FORTVILLE — The town council crest in Fortville’s municipal building reads, “Elected by the people, for the people.”
It loomed on a wall in the meeting room over the shoulders of five Republicans vying to do just that as they answered questions on an array of town topics at a forum Tuesday night.
About 40 people filled the municipal building for the forum, which the League of Women Voters Hancock County sponsored. Betty Tonsing, one of the local league’s founding members, moderated the event and asked audience-submitted questions addressing issues like changes slated for a major thoroughfare and localizing economic development efforts along with new resources for planning and public safety.
Lifelong Fortville resident Tonya Drake Davis; incumbent Michael Frischkorn; and downtown business owner Libby Wyatt are running for the town council’s two seats for District 1 on the south and east sides of town. Former Fortville utilities employee Becky Davis and incumbent Tim Hexamer are up for District 2 on the town’s north side. No Democrats filed in Fortville for the May 7 primary.
Coming to Broadway
Fortville plans to cut down the four-lane Broadway/State Road 67 through the center of town to one lane each way with a middle turn lane while adding sidewalks and crosswalks.
Frischkorn said decreasing lanes will increase safety by slowing down traffic. Adding sidewalks will make it safer for pedestrians as well while boosting walkability between the town’s north and south sides, he added.
Hexamer supports the road narrowing and sidewalks, too, and said he’s especially looking forward to the increased safety created by the crosswalks.
Tonya Drake Davis and Wyatt said they welcome the changes as well.
Becky Davis said while she understands the need to slow down traffic, removing a lane from each direction may lead to congestion. She said she welcomes the sidewalks, however.
“I do see a lot of people walking down the highway,” she said. “Sidewalks would be safer for them.”
Localizing economic development
The candidates were asked if the Hancock Economic Development Council was doing enough to meet Fortville’s needs and if a town council committee should be added to work on attracting businesses.
Tonya Drake Davis said the town could benefit from taking on economic development efforts locally.
“At the county level I think sometimes we get left out and they’re not here so they don’t see things the way we see it, so I think it’d be a great idea to bring somebody in here to promote new businesses in the town,” she said.
Hexamer said he, too, sees advantages to localizing economic development, as did Wyatt, who added she’d also like to see improvements made on that front through landlords being more considerate of startups and smaller businesses.
Frischkorn agreed Hancock County’s small towns have been overlooked in the past, but recalled how the economic development council is now under new leadership. Randy Sorrell, who is from Fortville, took over as executive director at the beginning of the year.

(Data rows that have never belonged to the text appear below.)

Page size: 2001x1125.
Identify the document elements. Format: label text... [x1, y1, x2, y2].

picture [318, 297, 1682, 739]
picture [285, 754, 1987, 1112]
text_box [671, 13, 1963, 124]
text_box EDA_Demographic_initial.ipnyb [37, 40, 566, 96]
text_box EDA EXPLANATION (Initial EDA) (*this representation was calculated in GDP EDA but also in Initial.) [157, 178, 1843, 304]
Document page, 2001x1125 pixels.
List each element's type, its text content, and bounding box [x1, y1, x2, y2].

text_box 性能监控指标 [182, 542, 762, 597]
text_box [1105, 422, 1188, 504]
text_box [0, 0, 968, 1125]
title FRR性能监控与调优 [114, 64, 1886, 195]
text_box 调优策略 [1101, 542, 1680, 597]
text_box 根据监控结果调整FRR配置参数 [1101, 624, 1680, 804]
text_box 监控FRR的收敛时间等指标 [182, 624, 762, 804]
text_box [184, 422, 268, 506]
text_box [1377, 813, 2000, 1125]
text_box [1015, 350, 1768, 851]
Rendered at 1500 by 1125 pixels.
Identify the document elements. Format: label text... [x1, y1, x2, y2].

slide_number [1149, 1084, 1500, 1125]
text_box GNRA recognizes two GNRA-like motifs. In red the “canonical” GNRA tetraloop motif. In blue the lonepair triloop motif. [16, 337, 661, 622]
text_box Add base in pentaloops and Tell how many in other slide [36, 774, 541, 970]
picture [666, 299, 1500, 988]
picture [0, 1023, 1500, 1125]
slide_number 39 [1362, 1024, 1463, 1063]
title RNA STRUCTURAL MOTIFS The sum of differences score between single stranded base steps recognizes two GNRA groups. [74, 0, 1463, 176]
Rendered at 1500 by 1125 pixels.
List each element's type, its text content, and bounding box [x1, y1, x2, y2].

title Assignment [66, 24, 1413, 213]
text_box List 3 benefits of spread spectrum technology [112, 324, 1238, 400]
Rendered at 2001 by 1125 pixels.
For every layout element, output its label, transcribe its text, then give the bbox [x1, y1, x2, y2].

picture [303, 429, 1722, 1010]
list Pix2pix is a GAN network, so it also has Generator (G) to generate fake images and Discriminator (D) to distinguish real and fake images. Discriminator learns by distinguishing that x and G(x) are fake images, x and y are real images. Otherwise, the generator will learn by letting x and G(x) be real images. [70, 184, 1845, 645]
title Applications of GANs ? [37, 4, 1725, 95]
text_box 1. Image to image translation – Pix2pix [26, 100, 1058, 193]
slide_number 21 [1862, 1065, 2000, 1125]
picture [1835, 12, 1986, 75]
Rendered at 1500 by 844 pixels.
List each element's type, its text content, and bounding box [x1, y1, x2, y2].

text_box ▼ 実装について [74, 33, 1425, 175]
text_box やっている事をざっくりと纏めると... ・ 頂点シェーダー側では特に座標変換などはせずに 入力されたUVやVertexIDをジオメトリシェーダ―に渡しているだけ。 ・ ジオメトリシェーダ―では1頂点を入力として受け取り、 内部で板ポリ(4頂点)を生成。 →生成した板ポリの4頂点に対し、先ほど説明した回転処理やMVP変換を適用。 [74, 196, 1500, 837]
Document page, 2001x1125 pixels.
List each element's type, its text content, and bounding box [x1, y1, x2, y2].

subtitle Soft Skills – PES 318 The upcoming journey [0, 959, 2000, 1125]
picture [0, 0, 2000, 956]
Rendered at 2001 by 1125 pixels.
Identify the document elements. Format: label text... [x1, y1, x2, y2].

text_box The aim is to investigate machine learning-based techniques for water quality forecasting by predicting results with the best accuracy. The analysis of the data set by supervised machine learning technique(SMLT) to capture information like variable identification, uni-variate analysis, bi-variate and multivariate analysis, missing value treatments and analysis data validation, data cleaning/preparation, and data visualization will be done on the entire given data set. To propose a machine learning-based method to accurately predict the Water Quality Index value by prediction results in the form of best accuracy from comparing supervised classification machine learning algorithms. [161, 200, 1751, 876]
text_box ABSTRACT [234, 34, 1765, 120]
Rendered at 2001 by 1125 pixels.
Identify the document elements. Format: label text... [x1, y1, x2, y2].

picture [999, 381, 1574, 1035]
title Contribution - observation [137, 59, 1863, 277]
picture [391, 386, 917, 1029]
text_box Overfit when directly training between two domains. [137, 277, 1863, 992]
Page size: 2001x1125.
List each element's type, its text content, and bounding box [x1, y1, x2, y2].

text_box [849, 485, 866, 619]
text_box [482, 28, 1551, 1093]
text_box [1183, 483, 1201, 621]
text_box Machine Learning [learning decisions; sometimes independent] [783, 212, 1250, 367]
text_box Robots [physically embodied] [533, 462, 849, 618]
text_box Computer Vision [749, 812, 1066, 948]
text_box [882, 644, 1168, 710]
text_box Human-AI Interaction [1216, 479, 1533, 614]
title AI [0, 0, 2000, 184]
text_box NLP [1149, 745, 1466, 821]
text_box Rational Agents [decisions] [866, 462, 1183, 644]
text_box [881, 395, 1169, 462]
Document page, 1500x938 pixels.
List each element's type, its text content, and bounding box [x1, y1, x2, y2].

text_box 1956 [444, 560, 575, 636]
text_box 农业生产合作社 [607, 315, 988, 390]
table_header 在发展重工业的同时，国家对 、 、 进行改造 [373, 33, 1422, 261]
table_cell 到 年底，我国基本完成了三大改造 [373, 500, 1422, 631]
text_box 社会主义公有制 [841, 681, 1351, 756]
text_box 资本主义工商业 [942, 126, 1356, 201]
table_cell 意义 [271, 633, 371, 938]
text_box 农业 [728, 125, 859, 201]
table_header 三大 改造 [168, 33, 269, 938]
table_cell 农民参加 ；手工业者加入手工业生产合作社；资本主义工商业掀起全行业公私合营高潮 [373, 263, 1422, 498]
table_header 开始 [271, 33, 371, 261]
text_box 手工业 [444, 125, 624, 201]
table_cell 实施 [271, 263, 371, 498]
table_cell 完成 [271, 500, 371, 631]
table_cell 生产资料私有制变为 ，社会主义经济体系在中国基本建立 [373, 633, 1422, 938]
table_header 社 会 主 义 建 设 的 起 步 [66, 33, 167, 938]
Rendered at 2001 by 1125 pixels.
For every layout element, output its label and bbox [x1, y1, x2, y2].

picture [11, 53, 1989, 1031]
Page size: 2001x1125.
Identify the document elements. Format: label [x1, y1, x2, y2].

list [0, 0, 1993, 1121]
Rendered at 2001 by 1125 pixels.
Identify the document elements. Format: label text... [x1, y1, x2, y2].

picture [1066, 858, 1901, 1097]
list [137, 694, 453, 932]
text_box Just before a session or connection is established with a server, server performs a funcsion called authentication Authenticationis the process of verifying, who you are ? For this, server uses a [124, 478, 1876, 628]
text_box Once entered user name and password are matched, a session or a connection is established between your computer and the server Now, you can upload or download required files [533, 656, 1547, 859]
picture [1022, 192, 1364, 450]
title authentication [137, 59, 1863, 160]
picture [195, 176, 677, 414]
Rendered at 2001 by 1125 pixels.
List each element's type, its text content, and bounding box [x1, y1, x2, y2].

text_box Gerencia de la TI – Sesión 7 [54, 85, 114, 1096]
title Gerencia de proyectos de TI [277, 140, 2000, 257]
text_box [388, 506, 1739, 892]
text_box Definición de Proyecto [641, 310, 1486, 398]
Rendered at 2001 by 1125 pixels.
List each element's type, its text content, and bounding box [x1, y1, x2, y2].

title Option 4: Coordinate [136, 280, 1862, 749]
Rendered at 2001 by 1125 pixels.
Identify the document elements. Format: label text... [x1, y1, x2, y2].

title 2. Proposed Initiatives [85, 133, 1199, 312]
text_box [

“I think we ought to give him an opportunity to figure out a different way of doing things,” Frischkorn said. “I think for too long the smaller towns have kind of been left out of the conversation when economic development opportunities come to the county. Hopefully that will change.”
Frischkorn added he thinks that having something at the town level regarding economic development would be effective too, but cautioned a town council committee could lead to companies receiving multiple messages and creating confusion.
Becky Davis said the town might one day find it beneficial to hire someone to take on economic development efforts for the town.
New plan for planning
Fortville is on its way to taking control of planning and zoning within its boundaries from Hancock County officials. Candidates were asked how the town will cover the extra expenses associated with those new duties.
Frischkorn said funding them with a new tax would require a lengthy process that he does not foresee happening. Instead, permits and fees will likely cover those new costs, he added. Tonya Drake Davis agreed.
Hexamer also dismissed the possibility of a tax. He echoed Frischkorn’s comments on permits and fees and said existing staff will be able to handle many of the duties but that extra part-time help might be necessary.
Becky Davis referred to permits and fees as well but was skeptical they’d be enough if a new full-time worker was necessary, especially in the beginning. Part-time help might be the best starting point, she added.
Wyatt said taking on the new duties will require responsible planning and budgeting.
Growing public safety with population
All candidates agreed that Fortville’s police force will have to grow as the town’s population does.
“I do think that should be a priority for the next four years — to try to find a way to increase our police officers,” Hexamer said.
It will come with its challenges, Frischkorn said, adding tax revenue lags behind growth. But good planning can help the town avoid playing catch-up, he continued.
Fire protection in Fortville is covered by Vernon Township, which contracts with volunteer departments in Fortville and McCordsville. Township officials are approaching the growth issue by centralizing fire operations and adding paid part-time staff.
Many of the candidates agreed on several issues, including using Fortville’s comprehensive plan as a guide for ensuring the town evolves responsibly as its population swells.
“The change is coming at us pretty quickly, but the comprehensive plan is keeping it at a nice pace,” Wyatt said.
Tonsing was pleased with the event’s turnout and audience participation.
“You came in the door either with your questions or started writing them right away,” she told the crowd. “I don’t think I’ve ever seen anything like that.”